Well this was fun...
When I looked more closely at the stack trace for the exception, I noticed that the method JsonSerializerInternalWriter.SerializeConvertable
was in there twice, indeed it was that method one off the top of the stack - invoking JsonSerializerInternalWriter.CheckForCircularReference
- which in turn was throwing the exception. It was also, however, the source of the call to my own converter's Write
method.
So it would seem that the serializer was doing:
- 1) If object has a converter
- 1a) Throw if circular reference
- 1b) Invoke converter's Write method
- 2) Else
- 2a) Use internal serializers
So, in this case, the Json.Net is calling my converter which in turn is calling the Json.Net serializer which then blows up because it sees it's already serializing the object that was passed to it!
Opening ILSpy on the DLL (yes I know it's open source - but I want the 'callers' functionality!) and moving up the call stack from SerializeConvertable
to JsonSerializerInternalWriter.SerializeValue
, the code that detects whether a converter should be used can be found right near the start:
if (((jsonConverter = ((member != null) ? member.Converter : null)) != null
|| (jsonConverter = ((containerProperty != null) ? containerProperty.ItemConverter
: null)) != null
|| (jsonConverter = ((containerContract != null) ? containerContract.ItemConverter
: null)) != null
|| (jsonConverter = valueContract.Converter) != null
|| (jsonConverter =
this.Serializer.GetMatchingConverter(valueContract.UnderlyingType)) != null
|| (jsonConverter = valueContract.InternalConverter) != null)
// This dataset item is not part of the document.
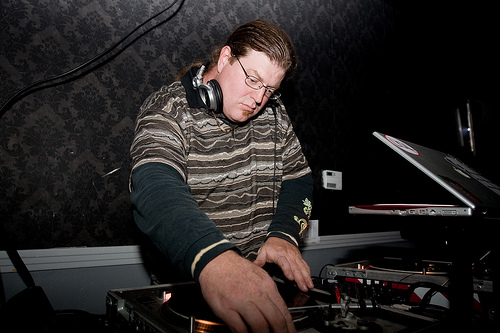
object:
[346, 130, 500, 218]
laptop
&& jsonConverter.CanWrite)
{
this.SerializeConvertable(writer, jsonConverter, value, valueContract,
containerContract, containerProperty);
return;
}
Thankfully that very last condition in the if
statement provides the solution to my issue: all I had to do was to add the following to either the base converter copied from the code in the linked SO in the question, or in the derived one:
public override bool CanWrite
{
get
{
return false;
}
}
And now it all works fine.
The upshot of this, however, is that if you intend to have some custom JSON serialization on an object and you are injecting it with a converter and you intend to fallback to the standard serialization mechanism under some or all situations; then you can't because you will fool the framework into thinking you're trying to store a circular reference.
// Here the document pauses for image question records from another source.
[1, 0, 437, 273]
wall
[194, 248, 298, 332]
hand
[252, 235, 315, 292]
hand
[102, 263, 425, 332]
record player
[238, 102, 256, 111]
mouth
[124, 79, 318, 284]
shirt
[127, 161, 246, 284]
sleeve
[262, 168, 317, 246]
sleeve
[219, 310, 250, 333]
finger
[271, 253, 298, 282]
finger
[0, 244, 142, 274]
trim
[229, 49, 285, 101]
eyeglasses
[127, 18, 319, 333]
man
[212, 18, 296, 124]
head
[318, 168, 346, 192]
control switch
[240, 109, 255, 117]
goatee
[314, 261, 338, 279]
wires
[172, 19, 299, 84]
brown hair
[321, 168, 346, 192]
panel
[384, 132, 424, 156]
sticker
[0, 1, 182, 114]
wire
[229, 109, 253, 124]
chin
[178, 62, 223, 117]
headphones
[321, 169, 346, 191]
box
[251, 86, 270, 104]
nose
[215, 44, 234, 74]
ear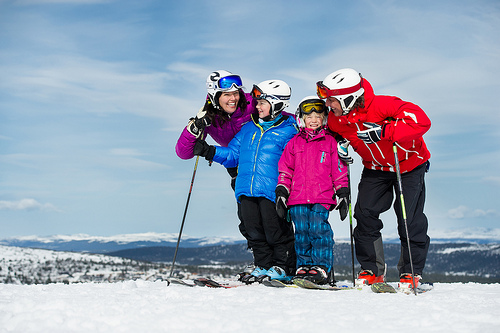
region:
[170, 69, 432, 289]
two women with kids snow skiing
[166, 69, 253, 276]
the woman in the purple ski jacket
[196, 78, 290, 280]
boy in the blue ski jacket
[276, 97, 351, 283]
little girl in the pink ski jacket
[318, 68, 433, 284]
the woman in the red ski jacket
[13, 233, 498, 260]
mountain range on the horizon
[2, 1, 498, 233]
mostly cloudy sky above the mountain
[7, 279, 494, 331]
snow covered ground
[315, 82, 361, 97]
red ski goggles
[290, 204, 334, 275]
blue ski pants on little girl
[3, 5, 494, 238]
blue sky covered with thin white clouds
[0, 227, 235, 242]
snow-capped mountain in distance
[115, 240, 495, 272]
dark mountain range behind people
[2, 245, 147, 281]
slope covered in snow and dotted with trees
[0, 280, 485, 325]
family on snow filled with footprints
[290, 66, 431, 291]
father leaning toward daughter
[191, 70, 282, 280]
mother leaning toward child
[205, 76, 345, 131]
adults and children smiling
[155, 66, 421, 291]
mother and father leaning on poles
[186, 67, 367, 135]
all members of family wearing helmets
I did try manipulating the ReferenceLoopHandling
member, but if I told it to Ignore
them then nothing was serialized and if I told it to save them, unsurprisingly, I got a stack overflow.
It's possible that this is a bug in Json.Net - alright it's so much of an edge-case that it's in danger of falling off the edge of the universe - but if you do find yourself in this situation then you're kind of stuck!